Bulgaria also wants books to stop saying it was guilty of fascist occupation of North Macedonia in WW2, even though it was, as one of Hitler's axis states.

And it wants books to say former Yugoslav leader Josip Tito was Soviet leader Joseph Stalin's henchman, even though Tito split with Stalin in 1948 to protect Yugoslav autonomy.

These kind of disagreements were meant to be solved by a joint panel of historians under the terms of a 2017 Sofia-Skopje "friendship" treaty.

But now, Bulgaria wants them to be inscribed in the EU's "negotiating framework" for North Macedonia accession talks.

"The current draft negotiating framework for the Republic of North Macedonia does not reflect our concerns and we can not approve it as it currently stands," the Bulgarian foreign ministry told EUobserver on Monday.

"Our demands are fully in line with the principle of good neighbourly relations and are fully legitimate," it said.

"Now, it is time for the Republic of North Macedonia to demonstrate true political will and embrace European values," it added.

But there is little appetite among Bulgaria's EU peers to change the draft framework text, which had been agreed in March.

"It's about methodology. This [enlargement] is not an instrument for solving bilateral disputes," the senior EU diplomat said.

"This [negotiating framework] needs [EU] unanimity, but also to be agreed by the country that is due to enter the enlargement process," the diplomat noted.

And there is little sympathy in North Macedonia for it either.

"The demands [of Bulgaria] from the past year go beyond the scope of the [2017] agreement, they affect identity issues, which is not acceptable for us," North Macedonia's president, Stevo Pendarovski, told EUobserver, also on Monday.

The 2017 agreement was meant to "separate historical from political issues," he added.

"This allows for differences regarding history to be a subject for academic discussion, not a dialogue between countries," he said.

Clock ticking

The debate, whether on EU methodology or Tito, will not take place on Tuesday.

Bulgaria's veto will be a "brief point" on a busy agenda, dealing also with the EU budget, climate change, and terrorism, the EU diplomat predicted.

And Germany, together with the European Commission, will try to mend fences between Sofia and Skopje in other formats.

"This is not the end. Discussions will continue," the Bulgarian foreign ministry said.

But there is "not so much time left" for a breakthrough this year, the EU diplomat said, before Germany, Europe's most influential country, hands the EU presidency baton to Portugal on 1 January.

Pandemic travel restrictions are also making international diplomacy harder.

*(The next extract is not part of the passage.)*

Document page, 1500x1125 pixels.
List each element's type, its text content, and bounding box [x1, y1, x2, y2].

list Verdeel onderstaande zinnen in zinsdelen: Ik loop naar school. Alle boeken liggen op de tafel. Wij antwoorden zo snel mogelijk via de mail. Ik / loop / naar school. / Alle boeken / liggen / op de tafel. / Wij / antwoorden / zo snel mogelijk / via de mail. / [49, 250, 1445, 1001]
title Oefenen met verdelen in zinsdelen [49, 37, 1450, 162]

And in the meantime, anti-EU forces in the Western Balkans, whether they be North Macedonian nationalists, or the Russian propaganda that backs them, can use the Bulgaria fiasco to make headway.

"This is Europe. People [here] believe in European values, support European integration," Pendarovski said.

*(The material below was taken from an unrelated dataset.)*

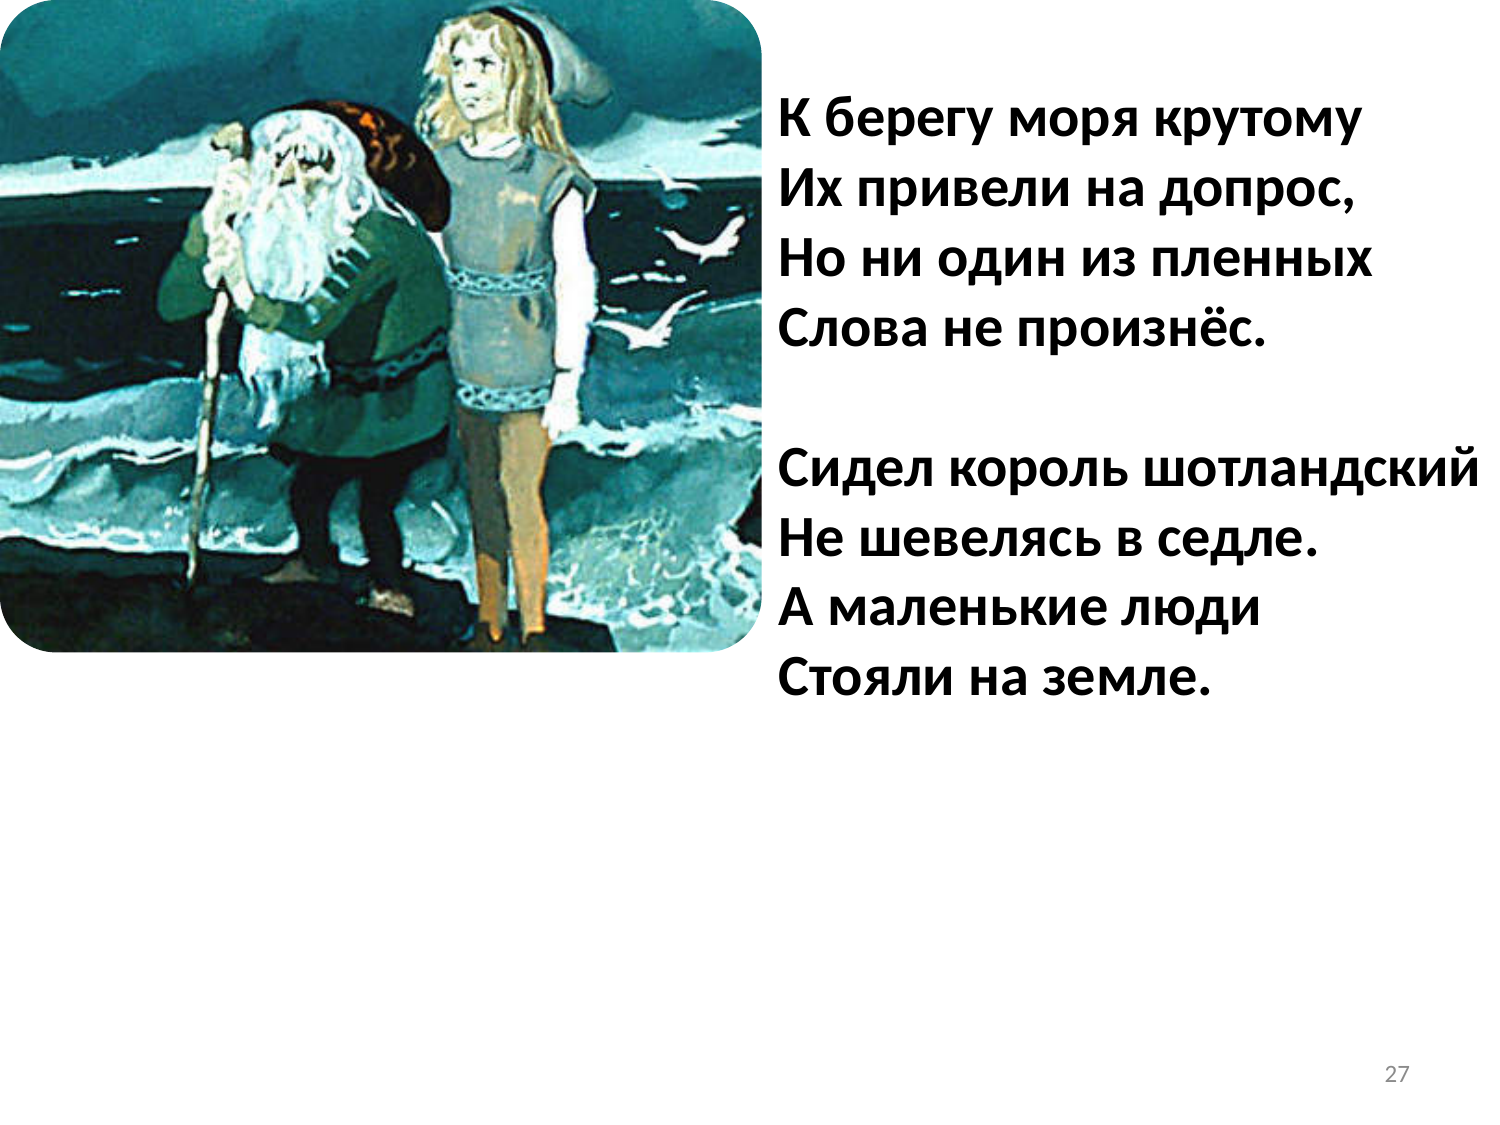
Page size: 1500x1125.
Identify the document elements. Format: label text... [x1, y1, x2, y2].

picture [0, 0, 762, 653]
text_box К берегу моря крутому Их привели на допрос, Но ни один из пленных Слова не произнёс. Сидел король шотландский Не шевелясь в седле. А маленькие люди Стояли на земле. [764, 70, 1497, 715]
slide_number 27 [1074, 1042, 1425, 1103]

But "lack of progress in EU integration could have detrimental influence to the reform process and an indirect effect on [belief in] European values," he added.

Borisov's agenda

For their part, some sources in Skopje believe Bulgaria's veto is a populist stunt to help its prime minister, Bojko Borisov, get re-elected in spring.

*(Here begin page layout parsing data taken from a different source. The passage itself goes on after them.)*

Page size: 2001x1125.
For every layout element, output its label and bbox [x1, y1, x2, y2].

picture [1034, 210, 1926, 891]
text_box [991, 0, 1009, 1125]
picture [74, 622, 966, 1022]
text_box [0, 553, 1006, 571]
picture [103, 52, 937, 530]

Some even think it might be linked to Russian influence in Sofia.

"I couldn't comment on whether Bulgaria has some other agenda," Pendarovski told this website.

"But I firmly believe that it's in Bulgaria as well as the EU's interest to solve the open issues soon," he added.

"This would let us focus on people's top priority in the region - stability, better living standards, especially at a time when, due to the Covid-19 pandemic, we've seen that solidarity and cooperation [in Europe] have no alternative," he said.